If you are worried that you have symptoms of lung cancer, make an appointment with your general practitioner. Your doctor will evaluate your medical history—including any risk factors you might be exposed to—and perform a physical examination of your symptoms to determine the possibility of cancer. Your doctor may then refer you to a specialist for additional testing. If cancer is suspected, a biopsy must be performed to confirm a cancer diagnosis.

Stages of Lung Cancer

Once you receive a positive diagnosis, your doctor will categorize your lung cancer in stages. The stage describes the progression or extent of your cancer, and will help your doctor determine which treatment is best for you. Keep in mind that staging does not necessarily indicate the likely course and outcome (prognosis) of your lung cancer. Your prognosis depends on your overall health, strength, coinciding conditions, and response to treatment.

Stages of Small Cell Lung Cancer

Small cell lung cancer is described in two stages, limited and extensive.

  • Limited. Cancer is confined solely to the chest—usually just one lung, and neighboring lymph nodes. This type can be treated with chemotherapy and radiation therapy.
  • Extensive.

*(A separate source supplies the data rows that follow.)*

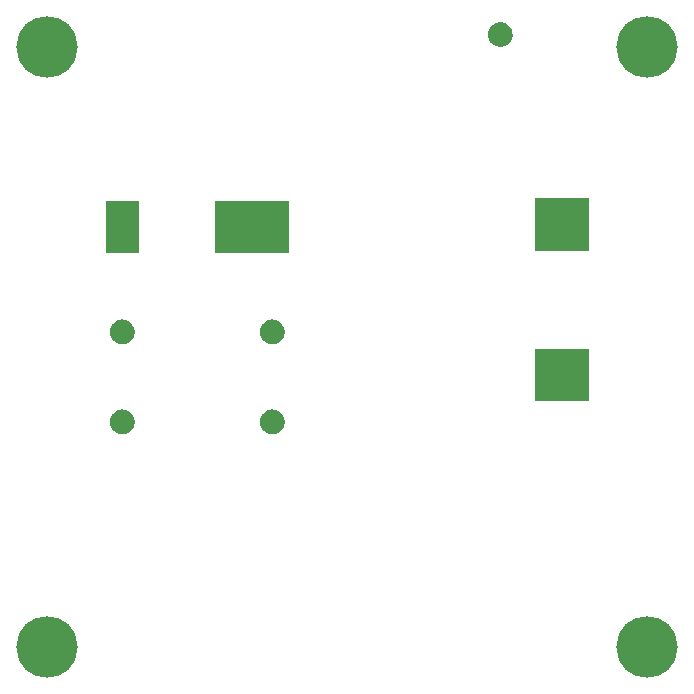
<source format=gbs>
G04 Layer: BottomSolderMaskLayer*
G04 EasyEDA v6.5.34, 2023-08-21 18:11:39*
G04 9371a8be428f4a87b74db2829c10452a,5a6b42c53f6a479593ecc07194224c93,10*
G04 Gerber Generator version 0.2*
G04 Scale: 100 percent, Rotated: No, Reflected: No *
G04 Dimensions in millimeters *
G04 leading zeros omitted , absolute positions ,4 integer and 5 decimal *
%FSLAX45Y45*%
%MOMM*%

%ADD10C,5.2032*%

%LPD*%
G36*
X4216400Y5669534D02*
G01*
X4207154Y5669127D01*
X4198010Y5667908D01*
X4189018Y5665876D01*
X4184599Y5664606D01*
X4175963Y5661406D01*
X4167632Y5657443D01*
X4159656Y5652770D01*
X4152137Y5647385D01*
X4145127Y5641390D01*
X4138676Y5634837D01*
X4132834Y5627674D01*
X4127652Y5620054D01*
X4123131Y5611977D01*
X4119372Y5603544D01*
X4116374Y5594858D01*
X4114139Y5585866D01*
X4112717Y5576773D01*
X4112107Y5567578D01*
X4112310Y5558332D01*
X4113326Y5549188D01*
X4115155Y5540146D01*
X4117797Y5531307D01*
X4119372Y5526938D01*
X4123131Y5518556D01*
X4127652Y5510479D01*
X4132834Y5502859D01*
X4138676Y5495696D01*
X4145127Y5489143D01*
X4152137Y5483098D01*
X4159656Y5477764D01*
X4167632Y5473090D01*
X4175963Y5469128D01*
X4184599Y5465927D01*
X4193489Y5463540D01*
X4202582Y5461914D01*
X4211777Y5461101D01*
X4221022Y5461101D01*
X4230166Y5461914D01*
X4239260Y5463540D01*
X4248150Y5465927D01*
X4256836Y5469128D01*
X4265168Y5473090D01*
X4273092Y5477764D01*
X4280611Y5483098D01*
X4287621Y5489143D01*
X4294073Y5495696D01*
X4299915Y5502859D01*
X4305096Y5510479D01*
X4309618Y5518556D01*
X4313377Y5526938D01*
X4316374Y5535676D01*
X4318609Y5544616D01*
X4320032Y5553760D01*
X4320641Y5562955D01*
X4320438Y5572201D01*
X4319422Y5581345D01*
X4317593Y5590387D01*
X4314952Y5599226D01*
X4311599Y5607812D01*
X4307433Y5616092D01*
X4302607Y5623915D01*
X4297070Y5631332D01*
X4290923Y5638190D01*
X4284218Y5644489D01*
X4276953Y5650179D01*
X4269181Y5655208D01*
X4261053Y5659526D01*
X4252518Y5663082D01*
X4248150Y5664606D01*
X4239260Y5666994D01*
X4230166Y5668619D01*
X4221022Y5669432D01*
G37*
G36*
X1016000Y3152292D02*
G01*
X1006754Y3151886D01*
X997610Y3150616D01*
X993089Y3149752D01*
X984199Y3147314D01*
X975563Y3144113D01*
X967232Y3140151D01*
X959256Y3135477D01*
X951737Y3130143D01*
X944727Y3124149D01*
X938276Y3117545D01*
X932434Y3110382D01*
X927252Y3102762D01*
X922782Y3094736D01*
X918971Y3086303D01*
X915974Y3077565D01*
X913790Y3068624D01*
X912368Y3059480D01*
X911758Y3050286D01*
X911961Y3041091D01*
X912977Y3031896D01*
X914755Y3022854D01*
X917397Y3014014D01*
X918971Y3009696D01*
X922782Y3001264D01*
X927252Y2993186D01*
X932434Y2985566D01*
X938276Y2978454D01*
X944727Y2971850D01*
X951737Y2965856D01*
X959256Y2960471D01*
X967232Y2955798D01*
X975563Y2951886D01*
X979830Y2950159D01*
X988618Y2947365D01*
X997610Y2945333D01*
X1006754Y2944114D01*
X1016000Y2943707D01*
X1025194Y2944114D01*
X1034338Y2945333D01*
X1043330Y2947365D01*
X1052118Y2950159D01*
X1060653Y2953766D01*
X1064768Y2955798D01*
X1072743Y2960471D01*
X1080211Y2965856D01*
X1083818Y2968752D01*
X1090523Y2975051D01*
X1096670Y2981960D01*
X1102207Y2989326D01*
X1107084Y2997200D01*
X1111199Y3005429D01*
X1114602Y3014014D01*
X1117193Y3022854D01*
X1119022Y3031896D01*
X1120038Y3041091D01*
X1120241Y3050286D01*
X1119632Y3059480D01*
X1118209Y3068624D01*
X1115974Y3077565D01*
X1114602Y3081985D01*
X1111199Y3090519D01*
X1107084Y3098800D01*
X1102207Y3106623D01*
X1096670Y3114040D01*
X1090523Y3120898D01*
X1083818Y3127197D01*
X1076553Y3132886D01*
X1068781Y3137916D01*
X1060653Y3142234D01*
X1052118Y3145790D01*
X1043330Y3148634D01*
X1038860Y3149752D01*
X1029766Y3151327D01*
X1020622Y3152190D01*
G37*
G36*
X2286000Y3152292D02*
G01*
X2276754Y3151886D01*
X2267610Y3150616D01*
X2263089Y3149752D01*
X2254199Y3147314D01*
X2245563Y3144113D01*
X2237232Y3140151D01*
X2229256Y3135477D01*
X2221738Y3130143D01*
X2214727Y3124149D01*
X2208276Y3117545D01*
X2202434Y3110382D01*
X2197252Y3102762D01*
X2192782Y3094736D01*
X2188972Y3086303D01*
X2185974Y3077565D01*
X2183790Y3068624D01*
X2182317Y3059480D01*
X2181707Y3050286D01*
X2181910Y3041091D01*
X2182317Y3036468D01*
X2183790Y3027375D01*
X2184755Y3022854D01*
X2187397Y3014014D01*
X2188972Y3009696D01*
X2192782Y3001264D01*
X2197252Y2993186D01*
X2202434Y2985566D01*
X2208276Y2978454D01*
X2214727Y2971850D01*
X2221738Y2965856D01*
X2229256Y2960471D01*
X2237232Y2955798D01*
X2245563Y2951886D01*
X2249830Y2950159D01*
X2258618Y2947365D01*
X2267610Y2945333D01*
X2276754Y2944114D01*
X2286000Y2943707D01*
X2295194Y2944114D01*
X2304338Y2945333D01*
X2313330Y2947365D01*
X2322118Y2950159D01*
X2330653Y2953766D01*
X2334768Y2955798D01*
X2342743Y2960471D01*
X2350211Y2965856D01*
X2353818Y2968752D01*
X2360523Y2975051D01*
X2366670Y2981960D01*
X2372207Y2989326D01*
X2377033Y2997200D01*
X2381199Y3005429D01*
X2384602Y3014014D01*
X2387193Y3022854D01*
X2389022Y3031896D01*
X2390038Y3041091D01*
X2390241Y3050286D01*
X2389632Y3059480D01*
X2388209Y3068624D01*
X2385974Y3077565D01*
X2384602Y3081985D01*
X2381199Y3090519D01*
X2377033Y3098800D01*
X2372207Y3106623D01*
X2366670Y3114040D01*
X2360523Y3120898D01*
X2353818Y3127197D01*
X2346553Y3132886D01*
X2338781Y3137916D01*
X2330653Y3142234D01*
X2322118Y3145790D01*
X2313330Y3148634D01*
X2308860Y3149752D01*
X2299766Y3151327D01*
X2290622Y3152190D01*
G37*
G36*
X1016000Y2390292D02*
G01*
X1006754Y2389886D01*
X997610Y2388616D01*
X993089Y2387752D01*
X984199Y2385314D01*
X975563Y2382113D01*
X967232Y2378151D01*
X959256Y2373477D01*
X951737Y2368143D01*
X944727Y2362149D01*
X938276Y2355545D01*
X932434Y2348382D01*
X927252Y2340762D01*
X922731Y2332736D01*
X918971Y2324303D01*
X915974Y2315565D01*
X913739Y2306624D01*
X912317Y2297480D01*
X911707Y2288286D01*
X911910Y2279091D01*
X912926Y2269896D01*
X914755Y2260854D01*
X917397Y2252014D01*
X918971Y2247696D01*
X922731Y2239264D01*
X927252Y2231186D01*
X932434Y2223566D01*
X938276Y2216454D01*
X944727Y2209850D01*
X951737Y2203856D01*
X959256Y2198471D01*
X967232Y2193798D01*
X975563Y2189886D01*
X979830Y2188159D01*
X988618Y2185365D01*
X997610Y2183333D01*
X1006754Y2182114D01*
X1016000Y2181707D01*
X1025194Y2182114D01*
X1034338Y2183333D01*
X1043330Y2185365D01*
X1052118Y2188159D01*
X1060653Y2191766D01*
X1064768Y2193798D01*
X1072692Y2198471D01*
X1076553Y2201062D01*
X1083818Y2206752D01*
X1090523Y2213051D01*
X1096670Y2219960D01*
X1102207Y2227326D01*
X1107033Y2235200D01*
X1111199Y2243429D01*
X1114552Y2252014D01*
X1117193Y2260854D01*
X1119022Y2269896D01*
X1120038Y2279091D01*
X1120241Y2288286D01*
X1119632Y2297480D01*
X1118209Y2306624D01*
X1115974Y2315565D01*
X1112977Y2324303D01*
X1109218Y2332736D01*
X1104696Y2340762D01*
X1099515Y2348382D01*
X1093673Y2355545D01*
X1087221Y2362149D01*
X1080211Y2368143D01*
X1072692Y2373477D01*
X1064768Y2378151D01*
X1056436Y2382113D01*
X1047750Y2385314D01*
X1038860Y2387752D01*
X1029766Y2389327D01*
X1020622Y2390190D01*
G37*
G36*
X2286000Y2390292D02*
G01*
X2276754Y2389886D01*
X2267610Y2388616D01*
X2263089Y2387752D01*
X2254199Y2385314D01*
X2245563Y2382113D01*
X2237181Y2378151D01*
X2229256Y2373477D01*
X2221738Y2368143D01*
X2214727Y2362149D01*
X2208276Y2355545D01*
X2202434Y2348382D01*
X2197252Y2340762D01*
X2192731Y2332736D01*
X2188972Y2324303D01*
X2185974Y2315565D01*
X2183739Y2306624D01*
X2182317Y2297480D01*
X2181707Y2288286D01*
X2181910Y2279091D01*
X2182926Y2269896D01*
X2184755Y2260854D01*
X2187397Y2252014D01*
X2188972Y2247696D01*
X2192731Y2239264D01*
X2197252Y2231186D01*
X2202434Y2223566D01*
X2208276Y2216454D01*
X2214727Y2209850D01*
X2221738Y2203856D01*
X2229256Y2198471D01*
X2237181Y2193798D01*
X2245563Y2189886D01*
X2249830Y2188159D01*
X2258618Y2185365D01*
X2267610Y2183333D01*
X2276754Y2182114D01*
X2286000Y2181707D01*
X2295194Y2182114D01*
X2304338Y2183333D01*
X2313330Y2185365D01*
X2322118Y2188159D01*
X2330653Y2191766D01*
X2334768Y2193798D01*
X2342692Y2198471D01*
X2346553Y2201062D01*
X2353818Y2206752D01*
X2360523Y2213051D01*
X2366670Y2219960D01*
X2372207Y2227326D01*
X2377033Y2235200D01*
X2381199Y2243429D01*
X2384552Y2252014D01*
X2387193Y2260854D01*
X2389022Y2269896D01*
X2390038Y2279091D01*
X2390241Y2288286D01*
X2389632Y2297480D01*
X2388209Y2306624D01*
X2385974Y2315565D01*
X2382977Y2324303D01*
X2379218Y2332736D01*
X2374696Y2340762D01*
X2369515Y2348382D01*
X2363673Y2355545D01*
X2357221Y2362149D01*
X2350211Y2368143D01*
X2342692Y2373477D01*
X2334768Y2378151D01*
X2326436Y2382113D01*
X2317750Y2385314D01*
X2308860Y2387752D01*
X2299766Y2389327D01*
X2295194Y2389886D01*
G37*
D10*
G01*
X380992Y5460992D03*
G01*
X380992Y380992D03*
G01*
X5460992Y380992D03*
G01*
X5460992Y5460992D03*
G36*
X876292Y4152892D02*
G01*
X1155692Y4152892D01*
X1155692Y3714742D01*
X876292Y3714742D01*
G37*
G36*
X1803392Y4152892D02*
G01*
X2425692Y4152892D01*
X2425692Y3717917D01*
X1803392Y3717917D01*
G37*
G36*
X4508492Y4178292D02*
G01*
X4965692Y4178292D01*
X4965692Y3733792D01*
X4508492Y3733792D01*
G37*
G36*
X4508492Y2901942D02*
G01*
X4965692Y2901942D01*
X4965692Y2457442D01*
X4508492Y2457442D01*
G37*
M02*

</source>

Cancer that has spread to both lungs, or beyond to other parts of the body. This type is treated with chemotherapy, clinical trials, and supportive (comfort) care.

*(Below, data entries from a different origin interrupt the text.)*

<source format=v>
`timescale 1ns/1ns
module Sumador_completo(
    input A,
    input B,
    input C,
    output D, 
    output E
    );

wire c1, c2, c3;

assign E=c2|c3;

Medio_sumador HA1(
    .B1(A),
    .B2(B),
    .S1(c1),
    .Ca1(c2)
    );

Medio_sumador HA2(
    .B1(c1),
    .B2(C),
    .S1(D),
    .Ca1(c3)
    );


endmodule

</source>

Stages of Non-Small Cell Lung Cancer

  • Occult Stage. Lung cancer cells are found in sputum or in a sample collected during a test, but there is no sign of a tumor in the lungs.
  • Stage 0. Cancer cells are found only in the innermost lining of the lung and is not invasive.
  • Stage IA. Cancer is found in the innermost lining of the lungs and in deeper lung tissue. The tumor is not more than 3 centimeters across and has not invaded the bronchus or the lymph nodes.
  • Stage IB. Cancer has grown larger and deeper into the lung tissue. The tumor has grown through the lung into the pleura, is more than 3 centimeters in diameter, and/or has grown into the main bronchus. But the cancer has not yet invaded the lymph nodes. Surgery and sometimes chemotherapy is used to treat lung cancers in Stage IA/IB.
  • Stage IIA. Cancer is less than 3 centimeters in diameter but has spread to the lymph nodes on the same side of the chest as the tumor areas.
  • StageIIB. The lung cancer has not spread to the lymph nodes but has grown into the chest wall, main bronchus, pleura, diaphragm, or heart tissue. Or the cancer has spread to the lymph nodes and one of the following is true: the tumor is more than 3 centimeters in diameter, the tumor has grown into the bronchus, or the tumor has grown into the pleura.
  • Stage IIIA. The tumor is any size, and the cancer has spread to the lymph nodes in the center of the chest, but on the same side as the tumor. This stage is treated with a combination of chemotherapy and radiation.
  • Stage IIIB. The tumor can be any size. The lung cancer has invaded the lymph nodes on the opposite side of the chest and neck and possibly other areas such as the heart, major blood vessels, or esophagus. This stage is treated with chemotherapy and sometimes radiation.
  • Stage IV. The lung cancer has spread to distant areas in the body, especially the adrenal glands, liver, bones, and brain. This stage is treated with chemotherapy, clinical trials, and supportive (or comfort) care.